Bankruptcy can help people in financial trouble reduce or eliminate debts they can’t afford to pay. But the downside is that it has severe consequences for your credit, appearing on your credit report and affecting your credit scores for years to come.
How Does Bankruptcy Appear on Your Credit Report?
There are two common types of personal bankruptcy. Chapter 7 bankruptcy involves selling off some or all of your property to pay off your debts. Chapter 13 bankruptcy allows you to keep your property, but you must complete a repayment plan that lasts three to five years.
No matter which type of bankruptcy you choose, it can appear on your credit report and be visible to anyone who performs a credit check, including credit bureaus, lenders, credit card issuers, employers and landlords. Chapter 7 bankruptcy stays on your report for up to ten years while Chapter 13 bankruptcy stays on your report for up to seven years.
Bankruptcy can affect your ability to qualify for credit cards, loans or access more favorable borrowing terms. It can even affect your ability to rent certain homes or work in specific jobs.
How Will Bankruptcy Affect Your Credit Scores?
Bankruptcy can almost certainly have an immediate negative impact on your credit scores. But the level of damage depends on many factors, including the state your credit was in before you filed for bankruptcy.
If your credit scores were in the good to excellent range, your credit score can take a much steeper hit. As a result, you can expect a significant drop in your credit scores immediately following the bankruptcy.
But many people who file for bankruptcy have a history of late payments and delinquent accounts. If you already have credit scores in the lower range, bankruptcy can have a less severe effect on your credit scores than it would if you had better credit.
Helping Your Credit After Bankruptcy
Bankruptcy has both short-term and long-term consequences for your credit. But the good news is that you don’t have to wait to achieve you credit goals.
Once your bankruptcy is discharged, the debts that have been discharged can no longer show up as delinquent or past due, and you can work on helping your credit with the following behaviors:
Paying Your Bills on Time
Payment history is the biggest factor that makes up your credit score, so paying your bills by the due date every month can help your credit over time.

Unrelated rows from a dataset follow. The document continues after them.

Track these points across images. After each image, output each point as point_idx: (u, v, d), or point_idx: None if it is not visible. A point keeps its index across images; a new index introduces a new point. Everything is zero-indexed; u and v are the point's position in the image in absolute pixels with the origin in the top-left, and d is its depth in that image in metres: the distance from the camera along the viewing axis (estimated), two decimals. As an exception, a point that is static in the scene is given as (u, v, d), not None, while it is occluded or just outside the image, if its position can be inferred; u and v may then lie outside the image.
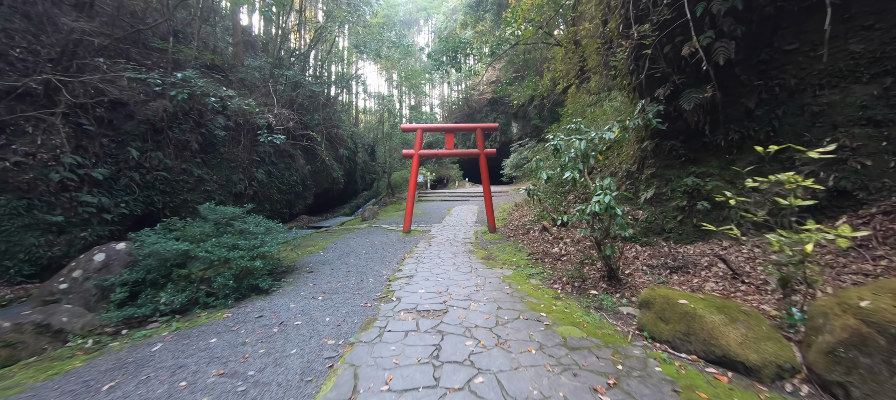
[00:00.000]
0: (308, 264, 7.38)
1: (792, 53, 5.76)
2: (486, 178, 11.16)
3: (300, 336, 3.87)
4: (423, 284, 5.64)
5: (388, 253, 8.26)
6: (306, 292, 5.40)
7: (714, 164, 6.32)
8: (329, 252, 8.63)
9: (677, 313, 3.41)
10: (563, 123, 12.83)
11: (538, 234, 8.96)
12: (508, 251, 8.05)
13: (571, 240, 7.78)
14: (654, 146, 7.10)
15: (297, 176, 15.05)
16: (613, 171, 8.71)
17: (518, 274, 6.14)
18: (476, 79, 29.86)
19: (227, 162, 11.94)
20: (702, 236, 6.17)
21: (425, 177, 26.27)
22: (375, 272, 6.55)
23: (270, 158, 13.68)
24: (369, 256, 7.95)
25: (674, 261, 5.76)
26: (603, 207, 4.33)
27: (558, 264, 6.66)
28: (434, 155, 11.78)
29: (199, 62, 11.48)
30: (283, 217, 14.79)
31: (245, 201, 12.24)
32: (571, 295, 5.01)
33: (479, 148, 11.11)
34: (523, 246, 8.30)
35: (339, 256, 8.14)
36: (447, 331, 3.86)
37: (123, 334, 4.15)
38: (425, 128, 11.39)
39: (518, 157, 22.48)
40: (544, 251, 7.52)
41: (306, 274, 6.54)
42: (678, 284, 5.04)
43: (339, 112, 20.89)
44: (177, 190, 10.12)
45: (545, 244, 8.03)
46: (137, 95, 9.49)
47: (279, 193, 14.06)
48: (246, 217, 6.22)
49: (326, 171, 17.92)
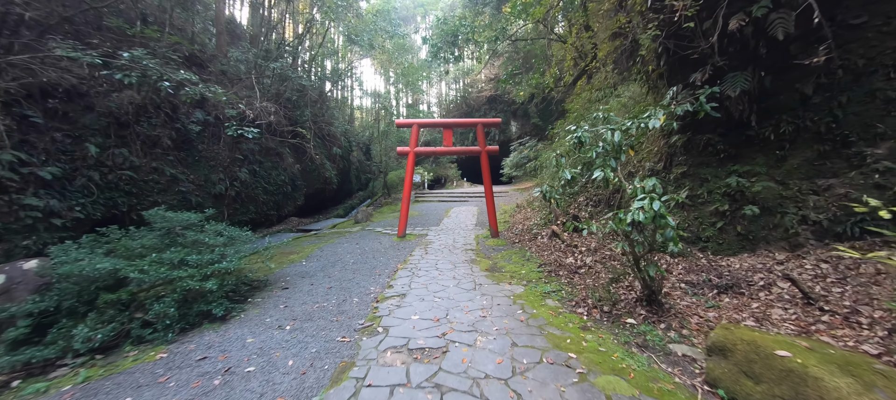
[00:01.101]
0: (285, 278, 6.30)
1: (860, 28, 4.73)
2: (488, 178, 10.11)
3: (247, 394, 2.79)
4: (416, 307, 4.57)
5: (379, 262, 7.19)
6: (272, 319, 4.32)
7: (760, 161, 5.29)
8: (313, 261, 7.54)
9: (775, 370, 2.37)
10: (568, 119, 11.81)
11: (547, 240, 7.91)
12: (515, 261, 7.00)
13: (588, 249, 6.74)
14: (685, 141, 6.07)
15: (285, 175, 13.92)
16: (631, 171, 7.68)
17: (531, 292, 5.08)
18: (474, 75, 28.78)
19: (206, 160, 10.81)
20: (747, 247, 5.14)
21: (422, 177, 25.19)
22: (362, 289, 5.47)
23: (255, 157, 12.55)
24: (357, 267, 6.87)
25: (718, 277, 4.72)
26: (649, 215, 3.28)
27: (576, 279, 5.62)
28: (431, 153, 10.72)
29: (171, 49, 10.33)
30: (270, 219, 13.69)
31: (226, 203, 11.14)
32: (602, 323, 3.96)
33: (480, 145, 10.06)
34: (531, 255, 7.25)
35: (322, 266, 7.06)
36: (448, 385, 2.80)
37: (12, 388, 3.06)
38: (422, 123, 10.33)
39: (518, 156, 21.45)
40: (557, 262, 6.48)
41: (279, 292, 5.46)
42: (733, 310, 4.01)
43: (332, 109, 19.75)
44: (145, 191, 8.99)
45: (557, 253, 6.98)
46: (99, 85, 8.35)
47: (265, 194, 12.93)
48: (204, 225, 5.12)
49: (318, 170, 16.81)
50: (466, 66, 30.15)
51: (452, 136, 10.41)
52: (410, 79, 25.15)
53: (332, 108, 20.24)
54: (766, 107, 5.16)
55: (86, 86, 8.06)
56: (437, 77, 34.11)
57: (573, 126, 4.57)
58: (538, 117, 26.74)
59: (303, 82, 13.74)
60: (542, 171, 15.34)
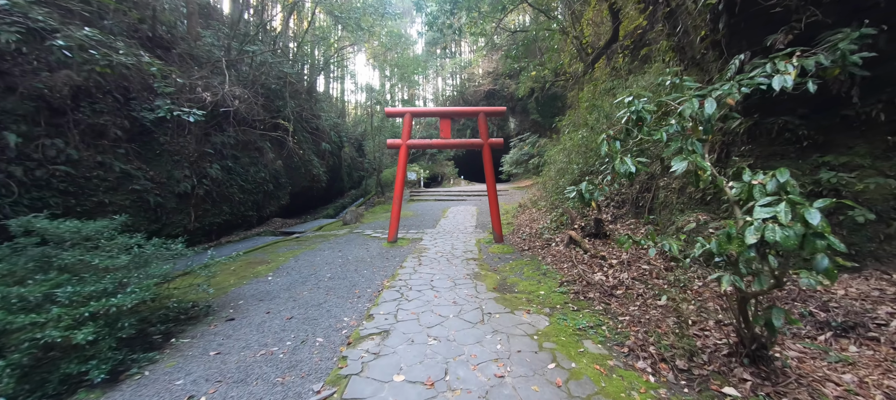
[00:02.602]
0: (236, 302, 4.83)
1: None
2: (491, 175, 8.68)
3: None
4: (403, 355, 3.14)
5: (361, 277, 5.74)
6: (187, 380, 2.86)
7: (862, 151, 3.91)
8: (281, 275, 6.07)
9: None
10: (580, 108, 10.42)
11: (564, 248, 6.50)
12: (528, 274, 5.60)
13: (620, 262, 5.33)
14: (750, 126, 4.66)
15: (266, 172, 12.40)
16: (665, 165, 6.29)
17: (560, 327, 3.66)
18: (471, 69, 27.30)
19: (169, 154, 9.27)
20: (849, 265, 3.76)
21: (418, 174, 23.72)
22: (332, 320, 4.03)
23: (230, 151, 11.01)
24: (334, 284, 5.42)
25: (824, 311, 3.33)
26: (792, 235, 1.86)
27: (614, 304, 4.21)
28: (426, 146, 9.26)
29: (128, 27, 8.78)
30: (249, 221, 12.17)
31: (192, 203, 9.62)
32: (680, 391, 2.56)
33: (483, 137, 8.62)
34: (548, 267, 5.84)
35: (291, 283, 5.59)
36: None
37: None
38: (415, 112, 8.87)
39: (519, 152, 20.08)
40: (582, 278, 5.06)
41: (220, 325, 4.00)
42: (873, 367, 2.62)
43: (320, 101, 18.17)
44: (87, 190, 7.45)
45: (579, 265, 5.57)
46: (28, 62, 6.81)
47: (242, 193, 11.41)
48: (101, 238, 3.59)
49: (305, 167, 15.29)
50: (464, 59, 28.69)
51: (451, 128, 8.96)
52: (405, 71, 23.58)
53: (321, 101, 18.65)
54: (875, 77, 3.77)
55: (7, 62, 6.52)
56: (433, 72, 32.61)
57: (624, 96, 3.13)
58: (538, 113, 25.39)
59: (284, 69, 12.19)
60: (546, 168, 13.96)
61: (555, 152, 13.23)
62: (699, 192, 5.08)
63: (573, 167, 9.64)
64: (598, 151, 9.74)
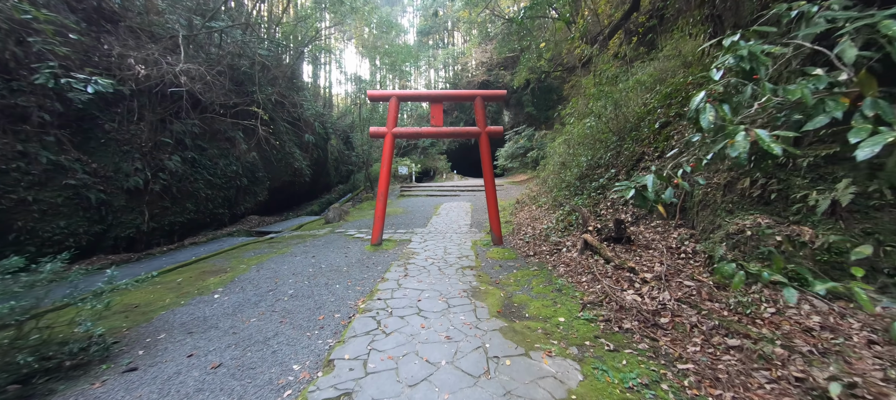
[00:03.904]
0: (155, 334, 3.57)
1: None
2: (489, 167, 7.48)
3: None
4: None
5: (331, 296, 4.52)
6: None
7: None
8: (232, 291, 4.81)
9: None
10: (587, 94, 9.25)
11: (578, 255, 5.35)
12: (538, 289, 4.44)
13: (656, 277, 4.17)
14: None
15: (238, 165, 11.01)
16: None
17: (599, 387, 2.49)
18: (465, 59, 25.94)
19: (117, 144, 7.86)
20: None
21: (410, 169, 22.42)
22: (274, 372, 2.81)
23: (195, 141, 9.61)
24: (293, 307, 4.19)
25: None
26: None
27: (663, 340, 3.06)
28: (415, 135, 8.03)
29: None
30: (219, 219, 10.80)
31: (146, 200, 8.24)
32: None
33: (480, 124, 7.40)
34: (561, 279, 4.69)
35: (239, 304, 4.34)
36: None
37: None
38: (402, 95, 7.59)
39: (514, 145, 18.92)
40: (610, 298, 3.91)
41: (111, 381, 2.75)
42: None
43: (303, 90, 16.69)
44: (4, 185, 6.06)
45: (602, 278, 4.42)
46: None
47: (210, 188, 10.02)
48: None
49: (286, 160, 13.91)
50: (457, 49, 27.31)
51: (443, 116, 7.72)
52: (395, 60, 22.11)
53: (304, 89, 17.16)
54: None
55: None
56: (425, 64, 31.16)
57: (734, 37, 1.93)
58: (533, 106, 24.26)
59: (259, 50, 10.74)
60: (546, 162, 12.83)
61: (556, 144, 12.09)
62: (757, 189, 3.95)
63: (580, 160, 8.50)
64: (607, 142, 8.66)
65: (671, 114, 6.92)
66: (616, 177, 7.24)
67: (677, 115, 6.74)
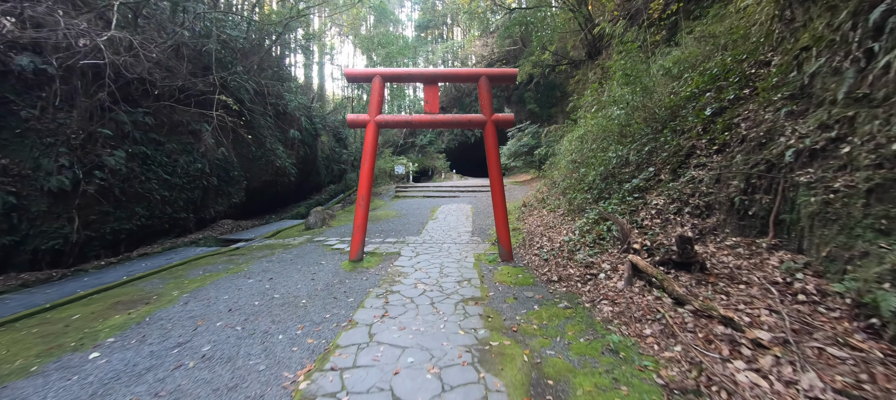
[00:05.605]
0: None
1: None
2: (496, 164, 5.88)
3: None
4: None
5: (262, 361, 2.92)
6: None
7: None
8: (121, 347, 3.19)
9: None
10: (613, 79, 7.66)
11: (625, 286, 3.74)
12: (579, 348, 2.84)
13: (772, 334, 2.56)
14: None
15: (204, 163, 9.38)
16: (750, 138, 3.51)
17: None
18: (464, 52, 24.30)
19: (36, 135, 6.24)
20: None
21: (407, 168, 20.80)
22: None
23: (147, 134, 7.97)
24: (191, 385, 2.58)
25: None
26: None
27: None
28: (404, 124, 6.42)
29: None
30: (183, 225, 9.17)
31: (77, 204, 6.60)
32: None
33: (485, 112, 5.81)
34: (611, 328, 3.08)
35: (110, 377, 2.73)
36: None
37: None
38: (387, 73, 5.96)
39: (517, 143, 17.31)
40: (707, 375, 2.31)
41: None
42: None
43: (288, 80, 15.03)
44: None
45: (679, 331, 2.81)
46: None
47: (167, 189, 8.38)
48: None
49: (267, 157, 12.28)
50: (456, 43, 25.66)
51: (439, 101, 6.12)
52: (391, 51, 20.41)
53: (289, 80, 15.49)
54: None
55: None
56: (423, 60, 29.52)
57: None
58: (535, 103, 22.70)
59: (228, 31, 9.11)
60: (556, 160, 11.24)
61: (567, 141, 10.49)
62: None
63: (608, 156, 6.91)
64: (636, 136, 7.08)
65: (726, 98, 5.34)
66: (656, 176, 5.64)
67: (737, 99, 5.16)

Maintaining Low Credit Utilization
Don’t use too much of your available credit. Try keeping your credit card balances under 30% of your available credit limit. Ideally, you should pay your full credit card balance every month.
Creating a Budget
Making a budget can positively impact your credit by enabling you to manage your finances more responsibly.
Don’t open credit cards or take out loans you can’t easily manage with your income. Doing so would make you more likely to miss payments or have accounts go into delinquency.
Monitor Your Credit
It’s important to ensure that the information in your credit report is accurate post-bankruptcy and that discharged debts are updated accordingly.
Over time, you should check that positive information is getting reported and dispute any inaccurate information on your report. Consider signing up for a credit monitoring plan so you can stay on top of your credit scores and review changes to your credit report as soon as they occur.
After seven or ten years, the bankruptcy can be removed from your credit history and no longer affect your credit score. If you’ve worked hard on your credit, your credit scores should be much better than they were immediately following your bankruptcy.